Health issues and the impact of gold-mining were debated. Many Yanomami in both countries continue to suffer hugely from the impacts of illegal gold-miners on their land.
In an open letter the Yanomami state that, “The situation on the frontier of Brazil and Venezuela is very serious; many illegal mining camps are established here which produce violence, epidemics, the destruction of our lands and contamination of the rivers… It is not possible to enjoy good health if our land is not protected.”
“It is also important to understand that for good health and the protection of our lands we need joint actions by both governments which include indigenous participation.”
They call for the Yanomami territory in Venezuela to be mapped out and fully recognized in Venezuela in accordance with the constitution, which guarantees indigenous peoples’ collective land rights.
The letter expresses their huge concerns about both governments’ intention to open up Yanomami and other tribes’ land for large scale mining: “We want to be consulted about these projects, which we oppose because they threaten our lives.”

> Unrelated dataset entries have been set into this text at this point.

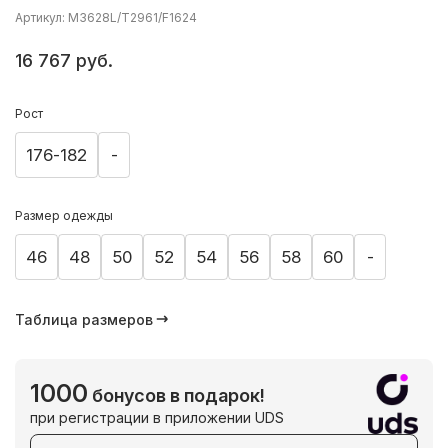
Артикул: M3628L/T2961/F1624
16 767 руб.
Рост
176-182
-
Размер одежды
46
48
50
52
54
56
58
60
-
Таблица размеров
1000
бонусов в подарок!
при регистрации в приложении UDS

Those at the meeting recalled the massacre of 16 Yanomami by a group of gold-miners at Haximu twenty years ago. Representatives from the Yanomami organisations Horonami and Hutukara warned this could happen again if both governments do not put in place proper measures to stop the invasion of gold-miners.
In August the UN expressed its grave concern at the impunity for illegal miners who commit acts of aggression and violence against the Yanomami.

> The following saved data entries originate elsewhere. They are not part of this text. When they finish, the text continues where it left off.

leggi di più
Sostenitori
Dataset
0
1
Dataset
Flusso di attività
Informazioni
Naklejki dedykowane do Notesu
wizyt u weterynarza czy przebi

It called on Venezuela to carry out an “exhaustive” investigation into those responsible for violent crimes against the Yanomami, and the Yukpa tribe of western Venezuela, and punish them accordingly.
The UN report states that the violence against the Yukpa at the hands of landowners is a consequence of the government’s failure to demarcate the tribe’s land and urges it to accelerate the demarcation of their territories.